#### Text read from each page:
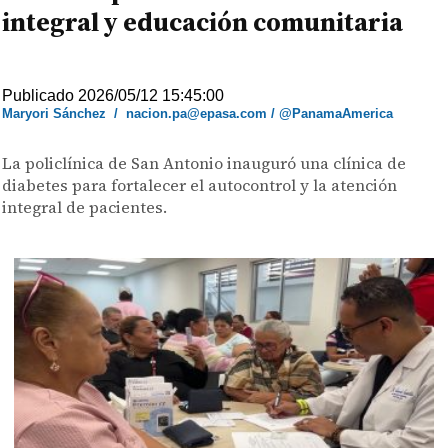
integral y educación comunitaria
Publicado 2026/05/12 15:45:00
Maryori Sánchez
/
nacion.pa@epasa.com / @PanamaAmerica
La policlínica de San Antonio inauguró una clínica de
diabetes para fortalecer el autocontrol y la atención
integral de pacientes.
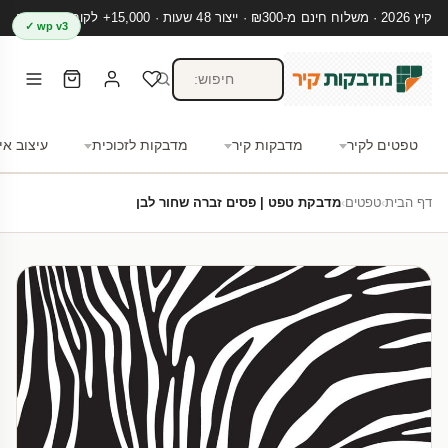
קיץ 2026 · משלוח חינם מ-₪300 · ייצור 48 שעות · 15,000+ לקוחות מרוצים
wp v3 ✓
טפטים לקיר
מדבקות קיר
מדבקות לזכוכית
עיצוב אי
דף הבית
›
טפטים
›
מדבקת טפט | פסים זברה שחור לבן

#### Problem statement:
Copy out every line of the material word for word, leaving out the pictures.

#### Task solution:
integral y educación comunitaria
Publicado 2026/05/12 15:45:00
Maryori Sánchez
/
nacion.pa@epasa.com / @PanamaAmerica
La policlínica de San Antonio inauguró una clínica de
diabetes para fortalecer el autocontrol y la atención
integral de pacientes.
קיץ 2026 · משלוח חינם מ-₪300 · ייצור 48 שעות · 15,000+ לקוחות מרוצים
wp v3 ✓
טפטים לקיר
מדבקות קיר
מדבקות לזכוכית
עיצוב אי
דף הבית
›
טפטים
›
מדבקת טפט | פסים זברה שחור לבן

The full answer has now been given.